Well, I don't agree that getting uniforms' (or attributes') location is cumbersome, especially because that should be done only once, during the initialization phase.
I'm using class-wrapper for each shaders. Uniforms and attributes locations are attributes of the instance, and they are set in the Init() function (at the same place where I load and compile shaders, and link the program). After that, I just call appropriate function (method) of the particular object to set values. It cannot be easier.
It can be a lot easier -- this is one of the long-standing design faults in GL, which has only recently been addressed with UBOs and explicit uniform locations.
On SM2 and early SM3 GPUs, uniform variables (
i.e. constants that can be modified by the host API) didn't actually exist in hardware; uniforms were implemented by using hard-coded literal values in the shader code, and having the host API
patch/recompile the shader code with new literal values when necessary.

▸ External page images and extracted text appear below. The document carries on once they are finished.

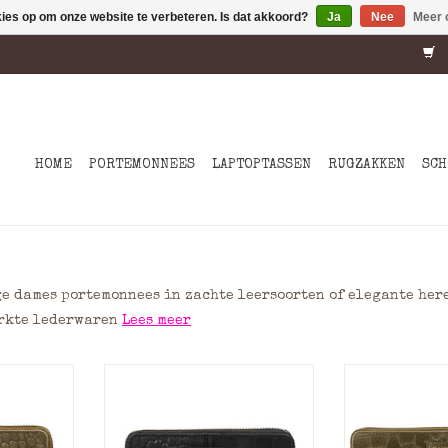
kies op om onze website te verbeteren. Is dat akkoord?
Ja
Nee
Meer 
HOME
PORTEMONNEES
LAPTOPTASSEN
RUGZAKKEN
SCH
e dames portemonnees in zachte leersoorten of elegante her
erkte lederwaren
Lees meer
ortemonnee
Deze grote leren portemonnee
Deze grote le
jdige
is een veelzijdige
is een v
bij elke
portemonnee die bij elke
portemonnee
 Het
handtas past. Het
handtas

Given this hardware design, the "old" GL way of managing uniforms is a perfect fit -- each "instance" of a shader can have it's uinforms set to some values, and those values are a property of the "instance". Two instances can't share values, and whenever switching instances they each retain their own values that were set on them.
Late SM3 GPUs replaced this design by actually adding hardware support for uniform variables. Instead of hard-coded literals, uniforms are now offsets into a shared "uniform" register bank. Now when the API sets a shader program, it's uniforms will contain the values in the register bank, so the API must also issue many command packets instructing the GPU to first set those registers to the values that 'belong' to that program instance.
Now the API no longer matches the hardware -- a more accurate API would instead expose the idea of there being a register bank in which values can be stored, and of shader programs that do not store uniform values as properties.
Under this hardware design, if two shader programs use the same uniform layout, and require the same values, then no work needs to be done when switching programs -- however, because GL's API is mismatched, the driver is forced to do a lot of useless work (
setting redundant values, or caching/checking all values to avoid this) and the user is also forced to do a lot of useless work (
any values to be shared between two different 'shader instances' have to be set on both instances).
Also, if the user is able to specify the register layout, then they can greatly reduce the number of API calls by setting arrays of contiguous registers instead of each uniform individually.
If the user is given the ability to explicitly state uniform locations, and the ability to write values to the shared uniform registers (
instead of writing values to shader instance) then a smart rendering engine can
greatly reduce the amount of time spent in the GPU API/driver.
However, SM4/SM5 GPUs also gave us the alternative of UBO's, which give you the same idea of having "shaders without values" and a "uniform register bank", except each UBO instance is it's own "register bank" that can be used by any shaders of your choosing -- so the UBO API is superior to both the "old" method, and GL4.3's "
Explicit uniform location" API (
which was the model used by D3D9), and I'd recommend you use UBO's, if targeting GL3.1 and up.
On a side note -- on all other APIs, I can write tools to pre-compile both my shader code and my UBO values, so that all the shaders and uniform values for a specific scene full of objects/materials can be saved in a file, and loaded straight into memory with no parsing/compiling/processing steps, which makes the runtime code about as easy as it gets.